Former Cerezo Osaka manager Rene Desaeyere believes the career of national team striker Akinori Nishizawa has gone backwards after leaving the J.League.

Desaeyere said he advised Nishizawa to move to Belgium to further his career, but the player wanted to play in a more glamorous league.

"I could have got him a club in Belgium where he could have become stronger as a player and improved his game, but he said he had already played in Holland and didn't like it there," said the Belgian, who was part of the Belgian FA delegation at Saturday's World Cup draw.

"If he'd have gone to Belgium first, then he could have moved to Spain or to England, but I believe he has lost three years by going to Espanyol and now to Bolton Wanderers."

Nishizawa failed to make the grade in Spain and is struggling to get on the substitutes' bench for Bolton in the English Premier League.

Consequently, this has put his World Cup place in jeopardy, as he has no chance to show national coach Philippe Troussier if he is in form or not.

Meanwhile, Desaeyere has warned Japan that defense will be the key to a solid start against his native Belgium in next year's World Cup.

The Japanese will kick off their Group H campaign against the seasoned European campaigners at Saitama Stadium 2002 on Tuesday, June 4.

But Desaeyere says Japan must not throw caution to the wind in an attempt to grab three points.

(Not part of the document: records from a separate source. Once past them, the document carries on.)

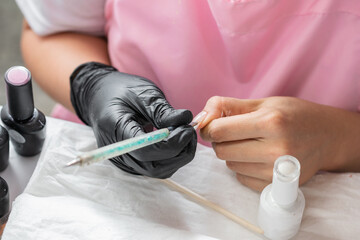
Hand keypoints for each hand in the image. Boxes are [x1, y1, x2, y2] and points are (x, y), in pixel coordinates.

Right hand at [70, 62, 196, 177]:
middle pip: (154, 167)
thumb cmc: (120, 91)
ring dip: (178, 156)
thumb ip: (162, 110)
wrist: (100, 96)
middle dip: (179, 153)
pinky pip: (156, 167)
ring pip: (158, 171)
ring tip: (185, 133)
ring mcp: (124, 161)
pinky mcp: (132, 162)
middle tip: (190, 131)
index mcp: (115, 129)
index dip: (171, 144)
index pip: (145, 150)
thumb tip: (185, 120)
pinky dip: (171, 157)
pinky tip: (176, 139)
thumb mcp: (142, 92)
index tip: (187, 129)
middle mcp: (117, 152)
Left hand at [199, 96, 359, 190]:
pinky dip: (243, 168)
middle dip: (220, 141)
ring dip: (232, 154)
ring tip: (251, 144)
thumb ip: (226, 106)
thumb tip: (200, 119)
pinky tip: (257, 157)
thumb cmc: (295, 116)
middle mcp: (275, 149)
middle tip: (233, 133)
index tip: (213, 125)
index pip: (219, 131)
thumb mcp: (263, 103)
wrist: (328, 137)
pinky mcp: (278, 185)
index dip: (209, 128)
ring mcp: (277, 171)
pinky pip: (241, 178)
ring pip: (230, 165)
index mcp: (270, 123)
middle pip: (221, 151)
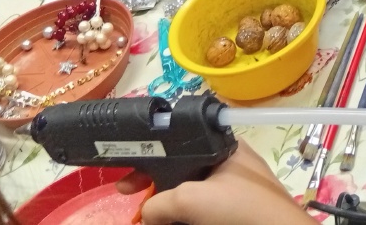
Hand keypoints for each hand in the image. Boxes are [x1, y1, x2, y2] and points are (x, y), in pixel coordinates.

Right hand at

Asked if Japan could beat Belgium, he replied: "Why not? It is not going to be easy, but a draw is still possible.

"Japan has a nice offensive team, but Belgium is good in organization and will play a counter-attacking game.

"I think Japan should concentrate on their defense; that is the key. They should beware of their defense, otherwise that could be a problem.

"The Japanese public are going to push them forward and think Belgium is not strong because Japan is happy to be drawn with Belgium."

The only time Japan and Belgium have met was in the Kirin Cup at Tokyo National Stadium on June 3, 1999. That match ended in a 0-0 draw, and Belgium would be happy with the same result next year at Saitama.

Desaeyere, who is hoping to return to Japan as a coach, said Belgium still had attacking flair, despite a reputation for discipline and organization.

"Players such as Emile Mpenza, Bart Goor and Marc Wilmots give Belgium some good offense, and Wesley Sonck is emerging as an exciting player for Genk," added Desaeyere.

"It will not be easy for Japan to win, but it is the opening game and every host country of the World Cup has qualified for the second round. I think Japan can do the same, even though Russia and Tunisia are also strong. I have confidence in that.

"Overall I think it is a very balanced group and there will not be too many goals. All four of them have a chance to go through to the second round."